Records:
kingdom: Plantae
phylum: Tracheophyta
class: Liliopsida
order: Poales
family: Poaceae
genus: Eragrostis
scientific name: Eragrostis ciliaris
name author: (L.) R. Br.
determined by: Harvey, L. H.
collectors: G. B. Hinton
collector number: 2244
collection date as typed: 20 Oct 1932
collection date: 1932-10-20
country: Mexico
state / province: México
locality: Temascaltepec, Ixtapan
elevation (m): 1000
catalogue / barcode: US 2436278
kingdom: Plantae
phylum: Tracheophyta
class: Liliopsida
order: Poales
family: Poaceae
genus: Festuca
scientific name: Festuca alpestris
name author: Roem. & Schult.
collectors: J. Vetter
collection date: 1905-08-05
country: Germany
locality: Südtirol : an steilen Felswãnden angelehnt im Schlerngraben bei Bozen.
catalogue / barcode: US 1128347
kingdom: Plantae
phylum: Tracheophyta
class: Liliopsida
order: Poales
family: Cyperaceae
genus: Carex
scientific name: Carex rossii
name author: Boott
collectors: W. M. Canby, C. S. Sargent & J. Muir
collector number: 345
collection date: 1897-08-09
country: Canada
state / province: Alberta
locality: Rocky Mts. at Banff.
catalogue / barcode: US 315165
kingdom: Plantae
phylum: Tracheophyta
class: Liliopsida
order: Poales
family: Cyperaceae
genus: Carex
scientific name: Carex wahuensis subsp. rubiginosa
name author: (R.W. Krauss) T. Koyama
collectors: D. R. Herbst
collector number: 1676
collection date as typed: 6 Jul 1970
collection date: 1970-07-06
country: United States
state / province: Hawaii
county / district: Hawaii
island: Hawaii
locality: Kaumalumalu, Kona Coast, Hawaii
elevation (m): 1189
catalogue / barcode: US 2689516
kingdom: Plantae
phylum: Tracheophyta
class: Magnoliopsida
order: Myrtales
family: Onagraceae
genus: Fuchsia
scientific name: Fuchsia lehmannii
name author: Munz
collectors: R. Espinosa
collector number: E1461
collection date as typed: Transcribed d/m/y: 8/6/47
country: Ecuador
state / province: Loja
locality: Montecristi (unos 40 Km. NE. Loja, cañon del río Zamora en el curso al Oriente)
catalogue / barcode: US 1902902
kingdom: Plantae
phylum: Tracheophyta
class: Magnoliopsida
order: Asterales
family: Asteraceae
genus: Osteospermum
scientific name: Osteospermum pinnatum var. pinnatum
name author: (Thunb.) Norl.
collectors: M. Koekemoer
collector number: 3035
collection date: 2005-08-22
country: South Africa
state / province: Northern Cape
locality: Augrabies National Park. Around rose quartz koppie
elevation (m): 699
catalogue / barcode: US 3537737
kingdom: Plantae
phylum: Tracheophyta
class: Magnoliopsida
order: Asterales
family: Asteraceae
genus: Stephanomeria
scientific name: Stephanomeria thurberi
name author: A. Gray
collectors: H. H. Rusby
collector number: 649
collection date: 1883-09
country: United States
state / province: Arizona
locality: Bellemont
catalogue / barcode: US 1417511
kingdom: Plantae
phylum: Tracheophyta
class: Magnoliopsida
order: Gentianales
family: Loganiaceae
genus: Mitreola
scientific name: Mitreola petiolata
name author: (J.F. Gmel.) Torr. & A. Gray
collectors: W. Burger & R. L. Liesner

* Work to complete *
Retype all of the lines above verbatim, from the first to the last.

* Task answer *
kingdom: Plantae
phylum: Tracheophyta
class: Liliopsida
order: Poales
family: Poaceae
genus: Eragrostis
scientific name: Eragrostis ciliaris
name author: (L.) R. Br.
determined by: Harvey, L. H.
collectors: G. B. Hinton
collector number: 2244
collection date as typed: 20 Oct 1932
collection date: 1932-10-20
country: Mexico
state / province: México
locality: Temascaltepec, Ixtapan
elevation (m): 1000
catalogue / barcode: US 2436278
kingdom: Plantae
phylum: Tracheophyta
class: Liliopsida
order: Poales
family: Poaceae
genus: Festuca
scientific name: Festuca alpestris
name author: Roem. & Schult.
collectors: J. Vetter
collection date: 1905-08-05
country: Germany
locality: Südtirol : an steilen Felswãnden angelehnt im Schlerngraben bei Bozen.
catalogue / barcode: US 1128347
kingdom: Plantae
phylum: Tracheophyta
class: Liliopsida
order: Poales
family: Cyperaceae
genus: Carex
scientific name: Carex rossii
name author: Boott
collectors: W. M. Canby, C. S. Sargent & J. Muir
collector number: 345
collection date: 1897-08-09
country: Canada
state / province: Alberta
locality: Rocky Mts. at Banff.
catalogue / barcode: US 315165
kingdom: Plantae
phylum: Tracheophyta
class: Liliopsida
order: Poales
family: Cyperaceae
genus: Carex
scientific name: Carex wahuensis subsp. rubiginosa
name author: (R.W. Krauss) T. Koyama
collectors: D. R. Herbst
collector number: 1676
collection date as typed: 6 Jul 1970
collection date: 1970-07-06
country: United States
state / province: Hawaii
county / district: Hawaii
island: Hawaii
locality: Kaumalumalu, Kona Coast, Hawaii
elevation (m): 1189
catalogue / barcode: US 2689516
kingdom: Plantae
phylum: Tracheophyta
class: Magnoliopsida
order: Myrtales
family: Onagraceae
genus: Fuchsia
scientific name: Fuchsia lehmannii
name author: Munz
collectors: R. Espinosa
collector number: E1461
collection date as typed: Transcribed d/m/y: 8/6/47
country: Ecuador
state / province: Loja
locality: Montecristi (unos 40 Km. NE. Loja, cañon del río Zamora en el curso al Oriente)
catalogue / barcode: US 1902902
kingdom: Plantae
phylum: Tracheophyta
class: Magnoliopsida
order: Asterales
family: Asteraceae
genus: Osteospermum
scientific name: Osteospermum pinnatum var. pinnatum
name author: (Thunb.) Norl.
collectors: M. Koekemoer
collector number: 3035
collection date: 2005-08-22
country: South Africa
state / province: Northern Cape
locality: Augrabies National Park. Around rose quartz koppie
elevation (m): 699
catalogue / barcode: US 3537737
kingdom: Plantae
phylum: Tracheophyta
class: Magnoliopsida
order: Asterales
family: Asteraceae
genus: Stephanomeria
scientific name: Stephanomeria thurberi
name author: A. Gray
collectors: H. H. Rusby
collector number: 649
collection date: 1883-09
country: United States
state / province: Arizona
locality: Bellemont
catalogue / barcode: US 1417511
kingdom: Plantae
phylum: Tracheophyta
class: Magnoliopsida
order: Gentianales
family: Loganiaceae
genus: Mitreola
scientific name: Mitreola petiolata
name author: (J.F. Gmel.) Torr. & A. Gray
collectors: W. Burger & R. L. Liesner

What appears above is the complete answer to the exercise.